My mrs likes to dance around my pole.


----------



## safTT (Mar 19, 2008)

i turned 26 last week!


----------



## Suge_K (May 27, 2008)

25

...but have a feeling I will be driving like a 17yr hoodie for the first few weeks when i get it


----------



## atlasapl (May 7, 2008)

42, but I may regress a wee bit for a while when I get my car.

When I get it.


----------



## FinFerNan (Feb 28, 2007)

If only I had a pound for every hour I have lived

Â£435,052.8

Ahh sod it make it a Fiver :lol:


----------



## T7 Doc (Jun 28, 2007)

30


----------



## Sax (Dec 17, 2007)

24 :wink:


----------



## Hev (Feb 26, 2005)

A lady never will tell her age.......................................................but then again, I've never been a lady!.................33 

Hev x


----------



## MINI2 (Dec 4, 2007)

21 8)


----------



## TommyTippee (May 31, 2007)

FFSP

I remember starting this thread months ago.

Quite funny really

There is a fair spread of ages, from trust funds to OAP's

Just shows the appeal of the tt


----------



## Wallsendmag (Feb 12, 2004)

In my own dimension I am many thousands of your earth years


----------



## ginger69 (Jan 3, 2008)

wallsendmag said:


> In my own dimension I am many thousands of your earth years


In mine, I am 51 [smiley=end.gif]


----------



## Philimon (May 29, 2008)

I'm 54,452,213 divided by 17, add 12, substract the square of 694, take the cube of that and multiply by....

aaaah, stuff it. I'm 33


----------



## carly (Mar 24, 2007)

Quarter of a century, less a year.


----------



## jakeman (Jan 30, 2008)

carly said:


> Quarter of a century, less a year.


Hey Carly where you been the last few weeks got a delivery date yet?

J


----------



## carly (Mar 24, 2007)

jakeman said:


> carly said:
> 
> 
> > Quarter of a century, less a year.
> ...


It's at the dealership mate, went to visit it today! See my recent post!


----------



## electech (Oct 20, 2006)

62 and rising


----------



## The Doorman (May 16, 2008)

I'm 24 and currently waiting for my TTS


----------



## ricka (Mar 31, 2007)

Evild Derboy said:


> I'll post my age. I don't care. I'm 31.
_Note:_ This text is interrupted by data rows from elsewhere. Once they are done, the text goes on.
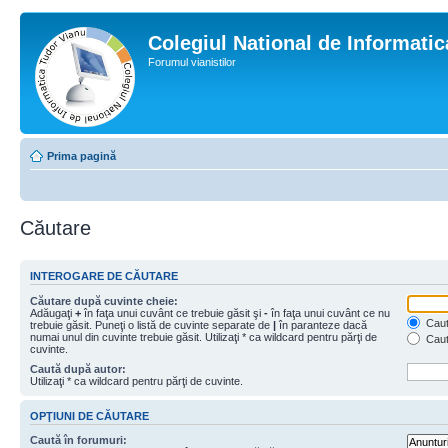
Colegiul National de Informati
Forumul vianistilor
Prima pagină
Căutare
INTEROGARE DE CĂUTARE
Căutare după cuvinte cheie:
Adăugaţi
+
în faţa unui cuvânt ce trebuie găsit şi
-
în faţa unui cuvânt ce nu
Caută
trebuie găsit. Puneţi o listă de cuvinte separate de
|
în paranteze dacă
numai unul din cuvinte trebuie găsit. Utilizaţi * ca wildcard pentru părţi de
Caut
cuvinte.
Caută după autor:
Utilizaţi * ca wildcard pentru părţi de cuvinte.
OPŢIUNI DE CĂUTARE
Caută în forumuri: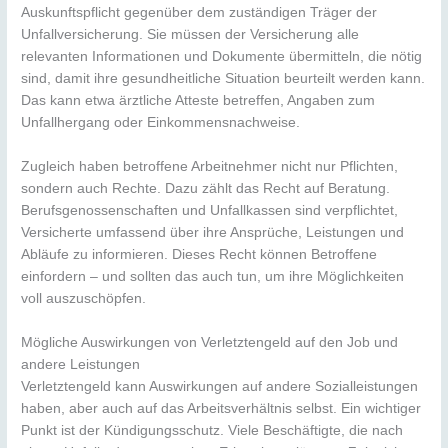
Auskunftspflicht gegenüber dem zuständigen Träger der
Unfallversicherung. Sie müssen der Versicherung alle
relevanten Informationen und Dokumente übermitteln, die nötig
sind, damit ihre gesundheitliche Situation beurteilt werden kann.
Das kann etwa ärztliche Atteste betreffen, Angaben zum
Unfallhergang oder Einkommensnachweise.
Zugleich haben betroffene Arbeitnehmer nicht nur Pflichten,
sondern auch Rechte. Dazu zählt das Recht auf Beratung.
Berufsgenossenschaften und Unfallkassen sind verpflichtet,
Versicherte umfassend über ihre Ansprüche, Leistungen und
Abläufe zu informieren. Dieses Recht können Betroffene
einfordern – und sollten das auch tun, um ihre Möglichkeiten
voll auszuschöpfen.
Mögliche Auswirkungen von Verletztengeld auf den Job und
andere Leistungen
Verletztengeld kann Auswirkungen auf andere Sozialleistungen
haben, aber auch auf das Arbeitsverhältnis selbst. Ein wichtiger
Punkt ist der Kündigungsschutz. Viele Beschäftigte, die nach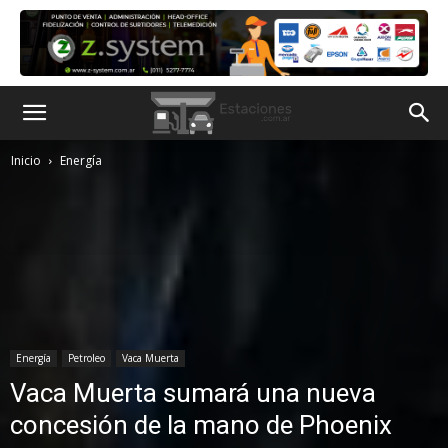
Inicio
Energía
Energía
Petroleo
Vaca Muerta
Vaca Muerta sumará una nueva
concesión de la mano de Phoenix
No, me neither, I'm 21 - I mean 38


----------



## GhosTTy (Oct 10, 2007)

Being 50 looks good - you can be in two age-range categories at the same time! This kinda screws your statistics. :? 
.

And, same goes for 60 year olds! :roll:


----------



## pixelpower (May 18, 2008)

Can't think of anything witty - 38


----------



## tt_01 (Mar 29, 2008)

35...and in denial!


----------